The waning moments of tonight’s Wake Forest-Duke game featured a graphic that highlighted the continued massacre of the English language. The victim, as is often the case, was the word “intangible.” This perfectly innocent word was once again subjected to a coordinated effort to raze its satisfactory meaning.
As the clock wound down, play-by-play man Tim Brando said:
“Let’s take a look at the intangibles that may have had an effect on this game – turnovers, points off turnovers, fast break points, bench points, and points in the paint.”
Brando’s partners-in-crime then guiltlessly posted a graphic on the screen that compared the teams’ performances in each of these categories. Discussion ensued. Then, somewhere across the Atlantic, from the general direction of Stratford-upon-Avon, an anguished cry rang out into the wintry night.

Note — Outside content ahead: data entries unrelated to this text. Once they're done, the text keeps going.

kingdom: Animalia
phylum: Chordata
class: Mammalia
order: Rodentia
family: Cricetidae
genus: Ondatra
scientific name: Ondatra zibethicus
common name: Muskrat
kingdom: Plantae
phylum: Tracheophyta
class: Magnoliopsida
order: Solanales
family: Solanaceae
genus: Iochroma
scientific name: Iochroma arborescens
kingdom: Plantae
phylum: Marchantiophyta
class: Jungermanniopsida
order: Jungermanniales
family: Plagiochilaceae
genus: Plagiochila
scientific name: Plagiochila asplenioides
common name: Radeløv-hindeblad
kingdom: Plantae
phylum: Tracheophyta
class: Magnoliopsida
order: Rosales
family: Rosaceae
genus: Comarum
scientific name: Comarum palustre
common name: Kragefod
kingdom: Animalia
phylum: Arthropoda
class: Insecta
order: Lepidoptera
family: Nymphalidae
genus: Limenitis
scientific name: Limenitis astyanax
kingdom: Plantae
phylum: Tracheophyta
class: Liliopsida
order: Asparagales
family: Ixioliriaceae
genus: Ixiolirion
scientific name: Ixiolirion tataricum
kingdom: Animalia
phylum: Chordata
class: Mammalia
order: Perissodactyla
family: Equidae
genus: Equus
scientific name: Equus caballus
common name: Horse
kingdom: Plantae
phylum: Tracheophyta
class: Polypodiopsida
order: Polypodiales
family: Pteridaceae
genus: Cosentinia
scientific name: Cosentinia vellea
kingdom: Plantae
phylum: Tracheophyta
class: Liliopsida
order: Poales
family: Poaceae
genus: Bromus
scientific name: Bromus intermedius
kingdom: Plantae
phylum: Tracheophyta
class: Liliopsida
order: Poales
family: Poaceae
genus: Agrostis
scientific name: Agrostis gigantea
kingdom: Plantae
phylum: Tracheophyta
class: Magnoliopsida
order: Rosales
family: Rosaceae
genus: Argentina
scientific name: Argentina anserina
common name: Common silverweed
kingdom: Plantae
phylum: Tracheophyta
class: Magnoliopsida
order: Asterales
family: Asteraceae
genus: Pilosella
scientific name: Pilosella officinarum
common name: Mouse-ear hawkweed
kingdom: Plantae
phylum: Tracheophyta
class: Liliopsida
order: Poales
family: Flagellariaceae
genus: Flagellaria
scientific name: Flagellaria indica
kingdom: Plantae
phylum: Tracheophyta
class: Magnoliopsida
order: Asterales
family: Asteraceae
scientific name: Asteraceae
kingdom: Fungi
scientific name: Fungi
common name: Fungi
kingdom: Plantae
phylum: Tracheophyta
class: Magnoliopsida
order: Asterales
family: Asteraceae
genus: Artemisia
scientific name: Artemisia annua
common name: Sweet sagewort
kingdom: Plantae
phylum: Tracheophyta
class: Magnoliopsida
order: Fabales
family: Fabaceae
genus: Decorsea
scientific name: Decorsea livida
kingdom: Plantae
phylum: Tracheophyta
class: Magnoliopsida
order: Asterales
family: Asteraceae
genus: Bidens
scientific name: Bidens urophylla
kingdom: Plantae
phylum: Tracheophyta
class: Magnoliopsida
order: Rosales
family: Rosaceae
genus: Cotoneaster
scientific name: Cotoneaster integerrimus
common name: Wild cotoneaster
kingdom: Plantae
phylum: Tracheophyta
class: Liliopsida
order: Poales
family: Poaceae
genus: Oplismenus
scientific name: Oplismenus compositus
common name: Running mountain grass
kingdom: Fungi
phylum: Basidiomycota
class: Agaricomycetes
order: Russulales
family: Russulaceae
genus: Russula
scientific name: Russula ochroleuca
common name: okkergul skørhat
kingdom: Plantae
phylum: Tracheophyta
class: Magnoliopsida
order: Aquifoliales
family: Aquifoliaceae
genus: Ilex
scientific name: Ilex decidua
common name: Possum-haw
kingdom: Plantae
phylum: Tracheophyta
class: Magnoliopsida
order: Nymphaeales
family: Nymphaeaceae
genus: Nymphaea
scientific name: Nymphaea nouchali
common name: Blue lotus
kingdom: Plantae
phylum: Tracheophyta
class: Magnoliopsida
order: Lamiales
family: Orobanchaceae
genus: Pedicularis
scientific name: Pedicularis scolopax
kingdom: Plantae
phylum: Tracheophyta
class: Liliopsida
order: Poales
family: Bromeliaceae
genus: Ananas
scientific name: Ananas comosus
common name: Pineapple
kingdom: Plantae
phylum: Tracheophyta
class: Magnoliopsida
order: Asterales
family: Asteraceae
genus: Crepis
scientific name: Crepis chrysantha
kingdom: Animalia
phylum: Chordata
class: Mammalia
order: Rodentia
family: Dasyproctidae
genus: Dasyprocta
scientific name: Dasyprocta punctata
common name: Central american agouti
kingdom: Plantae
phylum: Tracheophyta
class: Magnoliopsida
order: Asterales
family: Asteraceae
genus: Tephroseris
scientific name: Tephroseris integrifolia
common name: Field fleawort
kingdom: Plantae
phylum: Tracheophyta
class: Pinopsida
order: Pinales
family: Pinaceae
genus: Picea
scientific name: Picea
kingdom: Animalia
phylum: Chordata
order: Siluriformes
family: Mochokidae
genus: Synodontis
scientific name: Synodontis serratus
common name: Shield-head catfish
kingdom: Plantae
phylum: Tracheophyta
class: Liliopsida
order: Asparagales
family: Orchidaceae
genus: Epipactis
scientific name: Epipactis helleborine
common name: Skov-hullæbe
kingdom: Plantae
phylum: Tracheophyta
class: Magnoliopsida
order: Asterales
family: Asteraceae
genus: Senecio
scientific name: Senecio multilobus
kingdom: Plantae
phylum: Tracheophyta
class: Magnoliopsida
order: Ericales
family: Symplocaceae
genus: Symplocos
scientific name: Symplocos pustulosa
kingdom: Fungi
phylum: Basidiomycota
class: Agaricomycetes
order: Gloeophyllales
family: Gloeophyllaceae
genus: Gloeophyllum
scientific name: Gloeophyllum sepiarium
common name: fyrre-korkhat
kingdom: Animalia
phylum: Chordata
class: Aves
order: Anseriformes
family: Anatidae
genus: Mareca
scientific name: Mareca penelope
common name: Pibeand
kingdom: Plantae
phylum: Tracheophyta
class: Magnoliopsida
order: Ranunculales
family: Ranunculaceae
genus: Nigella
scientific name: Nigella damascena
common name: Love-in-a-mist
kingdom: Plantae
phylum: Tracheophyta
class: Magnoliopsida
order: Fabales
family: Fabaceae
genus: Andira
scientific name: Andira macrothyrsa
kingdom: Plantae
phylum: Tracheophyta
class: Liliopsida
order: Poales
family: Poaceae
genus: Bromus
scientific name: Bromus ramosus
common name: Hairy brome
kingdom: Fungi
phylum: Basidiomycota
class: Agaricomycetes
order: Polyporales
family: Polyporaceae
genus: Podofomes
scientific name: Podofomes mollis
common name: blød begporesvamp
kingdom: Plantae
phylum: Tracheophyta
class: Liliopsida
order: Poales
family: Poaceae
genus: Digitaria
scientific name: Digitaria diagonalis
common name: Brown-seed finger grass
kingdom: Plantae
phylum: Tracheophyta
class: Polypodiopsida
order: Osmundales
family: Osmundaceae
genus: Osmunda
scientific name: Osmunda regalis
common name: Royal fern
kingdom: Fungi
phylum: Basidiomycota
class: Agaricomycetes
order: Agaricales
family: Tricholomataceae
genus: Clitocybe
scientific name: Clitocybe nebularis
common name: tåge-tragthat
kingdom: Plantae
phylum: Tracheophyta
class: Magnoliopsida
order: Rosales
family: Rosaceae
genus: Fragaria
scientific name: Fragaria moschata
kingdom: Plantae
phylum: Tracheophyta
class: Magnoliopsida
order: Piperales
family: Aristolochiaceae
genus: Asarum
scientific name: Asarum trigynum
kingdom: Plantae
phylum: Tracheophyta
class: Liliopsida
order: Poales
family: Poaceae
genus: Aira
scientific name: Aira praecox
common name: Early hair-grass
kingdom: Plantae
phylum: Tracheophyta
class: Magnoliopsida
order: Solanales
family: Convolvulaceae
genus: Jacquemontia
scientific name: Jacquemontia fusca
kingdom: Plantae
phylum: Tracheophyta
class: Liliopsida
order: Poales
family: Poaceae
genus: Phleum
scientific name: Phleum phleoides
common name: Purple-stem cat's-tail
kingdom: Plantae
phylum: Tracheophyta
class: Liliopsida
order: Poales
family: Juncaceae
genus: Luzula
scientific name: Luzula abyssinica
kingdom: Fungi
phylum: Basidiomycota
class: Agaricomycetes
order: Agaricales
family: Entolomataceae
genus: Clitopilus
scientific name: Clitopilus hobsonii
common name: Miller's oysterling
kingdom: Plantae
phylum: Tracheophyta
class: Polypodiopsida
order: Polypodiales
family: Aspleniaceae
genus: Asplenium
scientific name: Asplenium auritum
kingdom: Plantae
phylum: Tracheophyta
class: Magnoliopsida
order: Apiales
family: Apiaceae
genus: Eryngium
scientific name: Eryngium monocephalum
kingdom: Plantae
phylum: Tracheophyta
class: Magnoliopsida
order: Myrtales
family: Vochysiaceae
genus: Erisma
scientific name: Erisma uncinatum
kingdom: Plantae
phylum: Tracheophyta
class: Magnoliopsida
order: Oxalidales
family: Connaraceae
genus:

Look, if something is intangible, it means it cannot be touched or quantified. It’s abstract. Things like “creativity,” “leadership,” and “the anger a reasonably intelligent 22 year old male feels when a word is mangled” are intangible. I understand that you cannot palpably touch a turnover or a point, but their clear occurrence before thousands of watchful eyes and their subsequent logging as data suggests that these are things we can measure with a great degree of certainty. These are outcomes, not concepts.
Historically, broadcasters and analysts discuss a player’s value with respect to his numbers (i.e. points, rebounds, assists) and his “intangibles” (i.e. leadership, knowledge, attitude). If points have suddenly fallen into the latter category, what counts as “tangible” now?